WHAT YOU WILL DO: Scan the listing below. Copy each line that contains "avocat".

BEGIN

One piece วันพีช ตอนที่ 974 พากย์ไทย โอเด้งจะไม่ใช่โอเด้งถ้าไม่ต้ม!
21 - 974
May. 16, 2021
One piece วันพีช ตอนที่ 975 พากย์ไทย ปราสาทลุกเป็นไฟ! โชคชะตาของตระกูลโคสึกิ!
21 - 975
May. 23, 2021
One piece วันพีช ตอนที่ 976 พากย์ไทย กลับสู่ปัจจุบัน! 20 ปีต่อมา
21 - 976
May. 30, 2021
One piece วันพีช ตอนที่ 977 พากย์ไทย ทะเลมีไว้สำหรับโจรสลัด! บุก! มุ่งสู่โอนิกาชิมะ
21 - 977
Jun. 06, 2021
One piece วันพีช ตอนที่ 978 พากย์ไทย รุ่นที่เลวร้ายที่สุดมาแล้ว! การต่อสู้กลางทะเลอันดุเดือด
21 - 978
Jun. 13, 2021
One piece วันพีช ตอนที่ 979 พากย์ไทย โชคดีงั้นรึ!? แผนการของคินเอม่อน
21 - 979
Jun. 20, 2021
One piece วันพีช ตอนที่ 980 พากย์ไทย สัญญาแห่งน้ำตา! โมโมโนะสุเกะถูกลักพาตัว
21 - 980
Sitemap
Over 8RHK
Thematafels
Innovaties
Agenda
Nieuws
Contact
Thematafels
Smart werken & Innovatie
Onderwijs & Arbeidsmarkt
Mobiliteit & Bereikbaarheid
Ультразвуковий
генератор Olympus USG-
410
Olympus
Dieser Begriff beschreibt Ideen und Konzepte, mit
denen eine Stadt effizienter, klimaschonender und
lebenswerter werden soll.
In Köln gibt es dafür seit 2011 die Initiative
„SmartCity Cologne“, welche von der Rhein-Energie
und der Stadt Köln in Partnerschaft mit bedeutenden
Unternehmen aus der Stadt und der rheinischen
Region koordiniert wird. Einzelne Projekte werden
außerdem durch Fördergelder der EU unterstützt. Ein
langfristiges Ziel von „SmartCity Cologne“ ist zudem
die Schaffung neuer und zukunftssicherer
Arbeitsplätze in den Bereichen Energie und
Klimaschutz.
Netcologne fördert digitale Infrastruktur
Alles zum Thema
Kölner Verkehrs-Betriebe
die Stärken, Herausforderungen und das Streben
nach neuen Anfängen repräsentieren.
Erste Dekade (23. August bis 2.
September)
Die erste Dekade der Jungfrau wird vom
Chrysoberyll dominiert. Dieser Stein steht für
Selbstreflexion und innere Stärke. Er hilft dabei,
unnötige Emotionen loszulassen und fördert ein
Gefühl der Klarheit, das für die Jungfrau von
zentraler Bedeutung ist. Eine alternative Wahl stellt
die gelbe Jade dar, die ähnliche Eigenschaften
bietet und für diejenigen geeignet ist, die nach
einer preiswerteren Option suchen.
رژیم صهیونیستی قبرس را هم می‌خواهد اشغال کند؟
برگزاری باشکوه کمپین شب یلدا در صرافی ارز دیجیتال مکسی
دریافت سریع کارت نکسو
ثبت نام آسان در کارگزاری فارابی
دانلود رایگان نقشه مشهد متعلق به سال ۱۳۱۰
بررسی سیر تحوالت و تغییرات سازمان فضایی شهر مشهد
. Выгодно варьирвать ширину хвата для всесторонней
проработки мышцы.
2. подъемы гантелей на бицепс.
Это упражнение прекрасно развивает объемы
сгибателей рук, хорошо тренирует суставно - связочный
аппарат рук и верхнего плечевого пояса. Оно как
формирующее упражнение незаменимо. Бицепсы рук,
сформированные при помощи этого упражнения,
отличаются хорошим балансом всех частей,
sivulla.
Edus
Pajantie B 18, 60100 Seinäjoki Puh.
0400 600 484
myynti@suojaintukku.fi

END
BEGIN

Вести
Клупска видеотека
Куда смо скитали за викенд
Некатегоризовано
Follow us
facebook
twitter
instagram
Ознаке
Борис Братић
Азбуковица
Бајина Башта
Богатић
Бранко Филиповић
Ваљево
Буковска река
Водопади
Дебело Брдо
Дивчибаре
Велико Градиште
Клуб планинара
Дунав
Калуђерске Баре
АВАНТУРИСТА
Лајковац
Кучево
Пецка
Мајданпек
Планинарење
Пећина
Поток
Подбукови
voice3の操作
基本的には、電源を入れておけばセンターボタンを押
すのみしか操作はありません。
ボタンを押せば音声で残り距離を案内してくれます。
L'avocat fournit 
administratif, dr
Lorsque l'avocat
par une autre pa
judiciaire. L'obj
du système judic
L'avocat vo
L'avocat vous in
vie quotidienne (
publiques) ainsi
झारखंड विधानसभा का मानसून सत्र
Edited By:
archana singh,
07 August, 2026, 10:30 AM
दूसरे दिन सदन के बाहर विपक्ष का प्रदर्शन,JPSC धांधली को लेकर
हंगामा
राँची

END

TASK RESPONSE:
L'avocat fournit 
Lorsque l'avocat
L'avocat vo
L'avocat vous in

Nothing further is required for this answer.